Mi passa la sigaretta e ne prendo un tiro, indico con il capo la porta chiuso e piazzo su un espressione interrogativa. «C'è qualcosa che ti turba», mi riferisco alla sigaretta che ora è tornata fra le sue labbra.

Sento al mio fianco Allen fremere per quella che penso sia curiosità. Probabilmente da fuori è innegabile la complicità e l'intimità presente fra me ed Alex, forse è persino facilmente fraintendibile per altro.

Lo sguardo di Alex si posa ancora su Allen e vi si sofferma un po' di più. Lo sta valutando, analizza e valuta. Alex potrebbe benissimo rappresentare la reincarnazione della dannazione, chi non lo conosce potrebbe persino paragonarlo allo stereotipo di badboy. In realtà Alex è molto di più, anche se siamo in pochi a saperlo e lui non sembra voglia smentire le voci.

Non so quale sia la prima impressione che si stanno facendo l'uno dell'altro ma vorrei d'avvero che andassero d'accordo.

«É solo la Tabolt che mi rompe le palle, comunque è lui.. lui», alza un sopracciglio ed arriccia un labbro quasi in modo disgustato. Alterna occhiate fra me ed Allen aspirando il fumo dalla sigaretta quasi del tutto consumata. Si lecca le labbra e mi guarda con gli occhi luccicanti d'astio, il suo guardo è intenso e come lo definivo un anno fa' "strappa mutande".

«Si, comportati bene. Non è come sembra, abbiamo risolto», mi frappongo fra i due e costringo il più giovane a guardarmi negli occhi. «Fidati di me. Lui è apposto», lui annuisce dopo alcuni secondi anche se non sembra totalmente convinto.

Finalmente mi giro verso Allen, per tuto il tempo ho evitato di incontrare il suo sguardo, di guardarlo. Non voglio che si faccia una pessima idea di Alex, non lo sopporterei. Quando finalmente porto la mia attenzione su di lui sembra in qualche modo sollevato. Osserva la mia mano ancora posata sul braccio del ragazzo e qualcosa in lui scatta. Visibilmente più tranquillo, rassicurato forse dal fatto che io abbia permesso ad Alex di entrare nella mia bolla, quasi come se fosse una selezione, che classifica chiunque io scelga, come affidabili come affidabili.

«Allen, lui è Alex uno dei ragazzi dell'orfanotrofio. Ha diciassette anni, l'anno prossimo se ne andrà ma rimarrà sempre uno di famiglia»

«Piacere, immagino tu abbia già sentito parlare di me», Allen e Alex si stringono la mano per un breve istante prima di voltarsi entrambi verso di me.

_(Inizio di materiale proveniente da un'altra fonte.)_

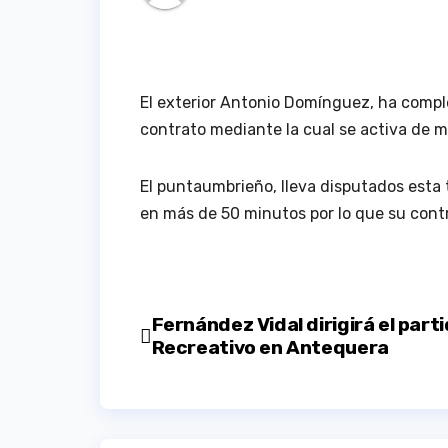
El exterior Antonio Domínguez, ha comple
contrato mediante la cual se activa de 
El puntaumbrieño, lleva disputados esta 
en más de 50 minutos por lo que su contr
Navegación
Fernández Vidal dirigirá el parti
Recreativo en Antequera
de
entradas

Sento quasi come una carezza il braccio di Alex che scivola delicatamente dalla mia presa, porta la mano su un mio fianco e mi stringe a sé, quasi con fare possessivo.

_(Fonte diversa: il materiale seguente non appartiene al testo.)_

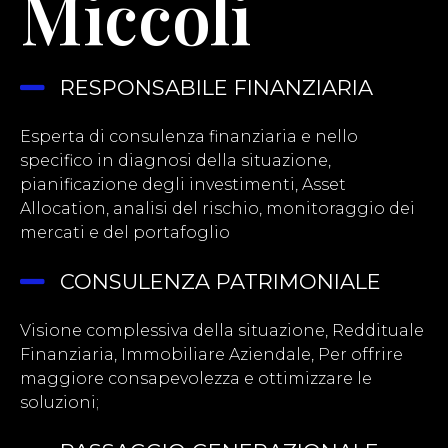
Miccoli
RESPONSABILE FINANZIARIA
Esperta di consulenza finanziaria e nello
specifico in diagnosi della situazione,
pianificazione degli investimenti, Asset
Allocation, analisi del rischio, monitoraggio dei
mercati e del portafoglio
CONSULENZA PATRIMONIALE
Visione complessiva della situazione, Reddituale
Finanziaria, Immobiliare Aziendale, Per offrire
maggiore consapevolezza e ottimizzare le
soluzioni;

«Già, non sembri un tipo affidabile, quello che mi è stato detto sul tuo modo di trattare Kath non è molto piacevole», le dita di Alex mi stringono ancor di più al suo petto e quasi sento anche su di me il suo sguardo infuocato rivolto ad Allen. Il moro rimane impassibile, annuendo leggermente senza però incontrare il mio sguardo sempre puntato sulle sue iridi blu notte. «Però sei qui, e questo significa che lei si fida molto di te. Posso darti una possibilità ma se vengo a scoprire che l'abbandoni di nuovo ti ritroverai direttamente all'ospedale se non al cimitero»

Mi sembra quasi di sentirlo ringhiare, la mia immaginazione sta dando i numeri. «Alex, non devi. Lui non è così». Ha esagerato ma apprezzo molto la sua preoccupazione nei miei confronti.

«Ha ragione Ryn, non sgridarlo. Sono felice che qualcuno sia pronto a picchiare chiunque a sangue per il suo bene, anche se dovessi esser io stesso a subire i pugni», è sicuro, fiero quasi come un lupo.

Potrei osservalo in questa posa per ore, vorrei aver la mia macchina fotografica qui. Qualcosa sembra scattare in Alex, allenta la presa e ghigna. Sembra che Allen abbia superato la prova a pieni voti.

«Ben venuto in famiglia, vieni ti faccio conoscere gli altri», Alex posa una mano sulla spalla di Allen e con l'altra apre la porta d'ingresso spingendo il ragazzo al suo interno. Allen si gira verso di me e io riesco solo ad annuire e sorridere sollevata. «Kathryn muovi il culo, e chiudi la porta!», sento Alex gridare ancora.

Rido sonoramente e faccio come mi è stato detto.